Justin Leonard provided his in-laws with some golf lessons at the Honda Classic yesterday in Palm Beach Gardens, Fla.

Having already taught them the lingo while staying in south Florida this week, Leonard added some basics in the final round against Davis Love III: chipping it close, getting up-and-down from hazards, and maybe most importantly, playing to win.

Leonard shot a 5-under-par 67, broke the tournament record with a 24-under 264 and beat Love and Chad Campbell by one stroke for his eighth career tour victory.

This one came in front of dozens of family and friends.

Leonard and his wife, Amanda, were married in February 2002, and with her family being from nearby Juno, the Honda Classic was their first chance to see him play in person. It was definitely a learning experience.

"There were some new people introduced to the PGA Tour this week, and I was responsible for a few of them," Leonard said. "The only problem is that I set the bar pretty high. Now they are going to expect me to come down here and win every year. I'll have to try to soften their expectations."

Leonard, paired in the final round with his close friend Love for the first time since the 1997 PGA Championship at Winged Foot, rallied from two strokes down over the final 13 holes to win $900,000.

Love, who won the 1997 battle, started the day 20 under and increased his lead with birdies at Nos. 1 and 3. Leonard also birdied the par-4 first, but was two strokes back heading to the par-3 sixth.

Love made his first of two bogeys on the day at No. 6, and Leonard rolled in a 15-footer for birdie to even the score.

Leonard also birdied three of the next five holes at The Club at Mirasol. He hit an 8-iron to 4 feet on No. 8 for birdie, chipped to one foot on No. 9 for birdie and hit a wedge to two feet from the rough on No. 11.
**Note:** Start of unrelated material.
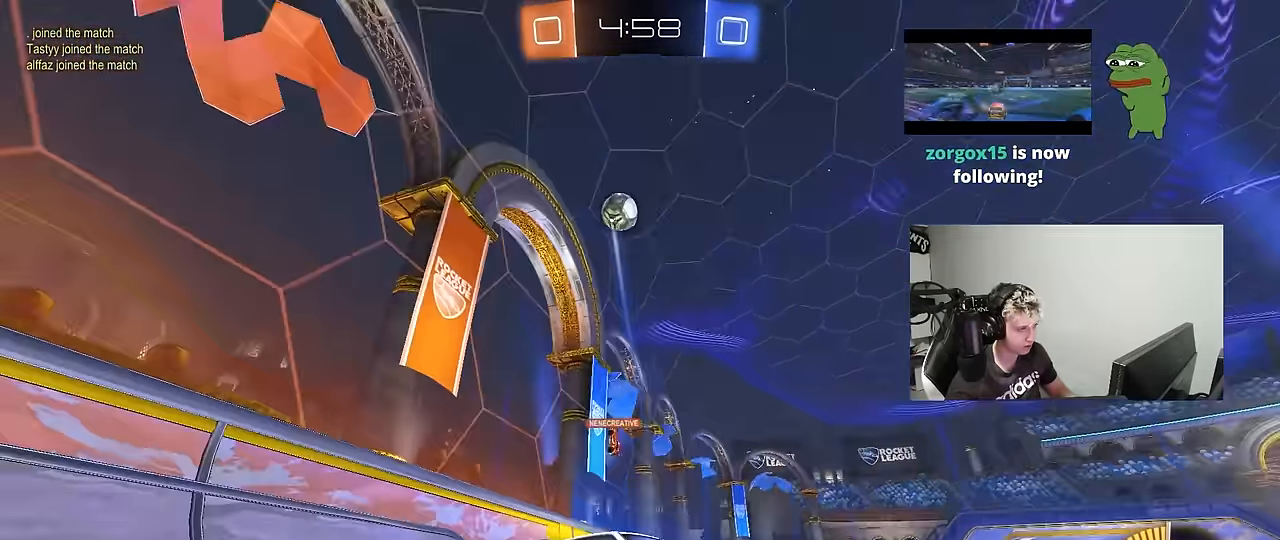
{"keys": ["a"], "mouse": [], "mouse_move": "still", "events": [[150, "a", "down"], [150, "d", "up"], [433, "w", "up"]]}
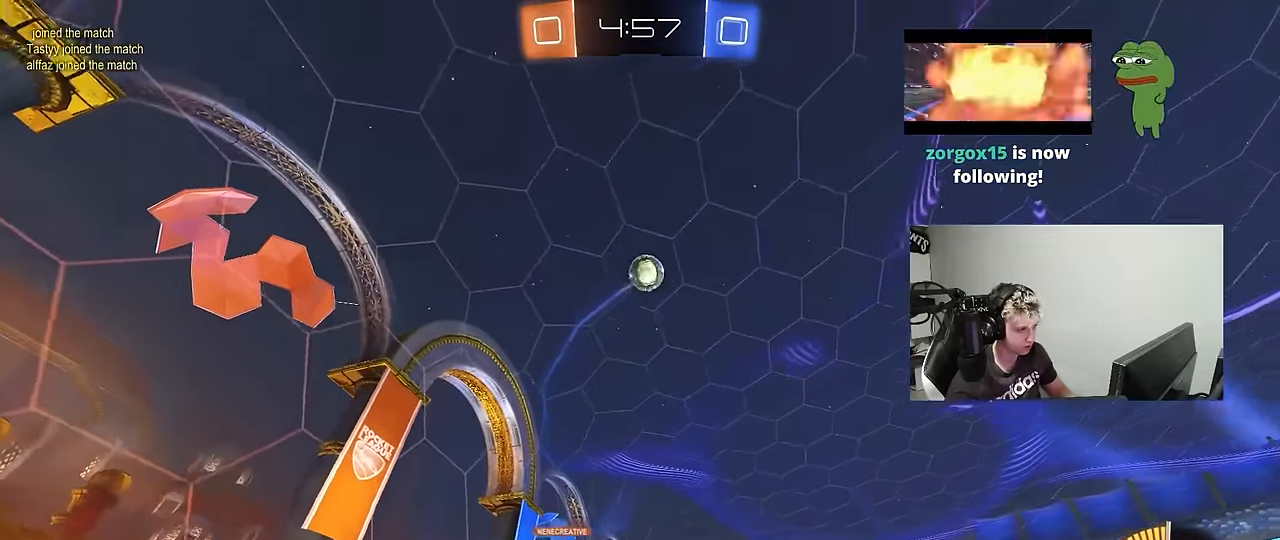
{"keys": ["d", "shift"], "mouse": ["left"], "mouse_move": "still", "events": [[17, "a", "up"], [17, "mouse_right", "down"], [67, "d", "down"], [67, "s", "down"], [117, "d", "up"], [250, "mouse_left", "down"], [250, "mouse_right", "up"], [250, "s", "up"], [300, "mouse_right", "down"], [350, "a", "down"], [350, "s", "down"], [400, "d", "down"], [450, "a", "up"], [450, "shift", "down"], [483, "mouse_right", "up"], [483, "s", "up"]]}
He called his chip on the par-5 ninth his biggest shot of the round because Love hit his second shot to within two feet for eagle. If Leonard didn't birdie, he would have been two strokes down again with nine holes to play.

* LPGA: Wendy Doolan overcame soggy conditions and the pursuit of more prominent players to shoot a 5-under 65 and win the season opener by three strokes. The 34-year-old Australian did what she had to do -- bounce back from a bogey with a birdie on the next hole -- to blunt charges by Grace Park and Betsy King to capture her second title, the Welch's-Fry's Championship in Tucson.

Doolan pocketed $120,000 -- nearly half of her 2002 earnings -- with her score of 21-under 259.

"I've seen the girls shoot 20-plus under par," she said. "I never knew I was going to do it, but I did it today, and that's something that I feel really good about."

King carded a 65 to tie third-round leader Lorie Kane (70) at 262. Park, derailed by a double bogey on the 17th hole, settled for a 67 and a tie with Christina Kim (70) at 263.

Kim, trying to become the first rookie to win her LPGA debut since Beverly Hanson in 1951, also had late bogey problems.

Meg Mallon fired a 70 for sole possession of sixth, five shots off the lead.

Mallon had a 60 on Friday, the second-lowest round in LPGA play, to lead at the midpoint. But she was only 6 under in the other 54 holes of the tournament.

* CHAMPIONS TOUR: In Valencia, Calif., Tom Purtzer rolled in a 58-foot eagle putt on the final hole to win the SBC Classic title over Gil Morgan, his first victory on the tour.

Morgan had a two-stroke lead going into the 546-yard, par-5 18th hole of the rain-shortened tournament at Valencia Country Club but missed a seven-foot putt that would have forced a playoff. Both Morgan and Purtzer missed getting into last year's playoff, won by Tom Kite, by one stroke.

Purtzer's eagle finished off a final round 4-under 68. He had a 36-hole total of 9-under 135 after rain washed out Saturday's play and cut the tournament from 54 holes. The victory was worth $225,000.

"I've seen strange things happen before on this course, so I wasn't ready to quit," Purtzer said.

Justin Leonard reacts after winning the Honda Classic. Leonard beat Davis Love III, Chad Campbell by a stroke.